Set task 1 >> Can you duplicate everything in the agreement passage from "Section 11.07 Notices." down to "courier, upon receipt.", word for word?

Document passage >>
Section 11.07 Notices. Unless the party to be notified otherwise
-------
notifies the other party in writing as provided in this Section, and except as
otherwise provided in this Agreement, notices shall be given to Administrative
Agent by telephone, confirmed by writing, and to the Banks and to Borrower by
ordinary mail or overnight courier addressed to such party at its address on the
signature page of this Agreement. Notices shall be effective (1) if by
telephone, at the time of such telephone conversation, (2) if given by mail,
three (3)days after mailing and (3) if given by overnight courier, upon receipt.
Section 11.08 Year 2000. Borrower represents, warrants and covenants
---------
that each of Borrower and Guarantor has taken and shall take all action
reasonably necessary to assure that its data processing and information
technology systems are capable of effectively processing data and information,
including dates on and after January 1, 2000, and shall not cease to perform, or
provide, or cause any software and/or system which is material to its operations
of any interface therewith to provide, invalid or incorrect result of date
functionality and/or data, or otherwise experience any material degradation of
performance of functionality arising from, relating to or including date
functionality and/or data which represents or references different centuries or
more than one century or leap years, and that all such systems shall be
reasonably effective and accurate in managing and manipulating data derived
from, involving or relating in any way to dates (including single century
formulas and multi-century or leap year formulas), and will not cause a material
abnormally ending scenario within such systems or in any software and/or system
with which such systems interface, or generate materially incorrect values or
invalid results involving such date. At the request of Administrative Agent,
Borrower shall provide, and cause Guarantor to provide, Administrative Agent
with reasonably acceptable assurance of Borrower's and Guarantor's year 2000
capability.

Set task 2 >> Will you write out every line of the entries below, word for word?

Excerpted data >>
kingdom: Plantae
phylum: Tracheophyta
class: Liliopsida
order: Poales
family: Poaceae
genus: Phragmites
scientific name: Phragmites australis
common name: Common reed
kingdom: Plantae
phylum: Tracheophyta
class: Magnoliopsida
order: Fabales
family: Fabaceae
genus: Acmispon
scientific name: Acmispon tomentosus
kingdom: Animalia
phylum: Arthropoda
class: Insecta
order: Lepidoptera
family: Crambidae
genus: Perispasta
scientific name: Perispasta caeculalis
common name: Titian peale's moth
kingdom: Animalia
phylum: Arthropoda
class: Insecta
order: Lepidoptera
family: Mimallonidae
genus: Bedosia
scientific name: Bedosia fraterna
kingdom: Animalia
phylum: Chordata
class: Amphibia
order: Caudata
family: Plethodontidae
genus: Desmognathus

Task output 1 >>
Section 11.07 Notices. Unless the party to be notified otherwise
-------
notifies the other party in writing as provided in this Section, and except as
otherwise provided in this Agreement, notices shall be given to Administrative
Agent by telephone, confirmed by writing, and to the Banks and to Borrower by
ordinary mail or overnight courier addressed to such party at its address on the
signature page of this Agreement. Notices shall be effective (1) if by
telephone, at the time of such telephone conversation, (2) if given by mail,
three (3)days after mailing and (3) if given by overnight courier, upon receipt.

Task output 2 >>
kingdom: Plantae
phylum: Tracheophyta
class: Liliopsida
order: Poales
family: Poaceae
genus: Phragmites
scientific name: Phragmites australis
common name: Common reed
kingdom: Plantae
phylum: Tracheophyta
class: Magnoliopsida
order: Fabales
family: Fabaceae
genus: Acmispon
scientific name: Acmispon tomentosus
kingdom: Animalia
phylum: Arthropoda
class: Insecta
order: Lepidoptera
family: Crambidae
genus: Perispasta
scientific name: Perispasta caeculalis
common name: Titian peale's moth
kingdom: Animalia
phylum: Arthropoda
class: Insecta
order: Lepidoptera
family: Mimallonidae
genus: Bedosia
scientific name: Bedosia fraterna
kingdom: Animalia
phylum: Chordata
class: Amphibia
order: Caudata
family: Plethodontidae
genus: Desmognathus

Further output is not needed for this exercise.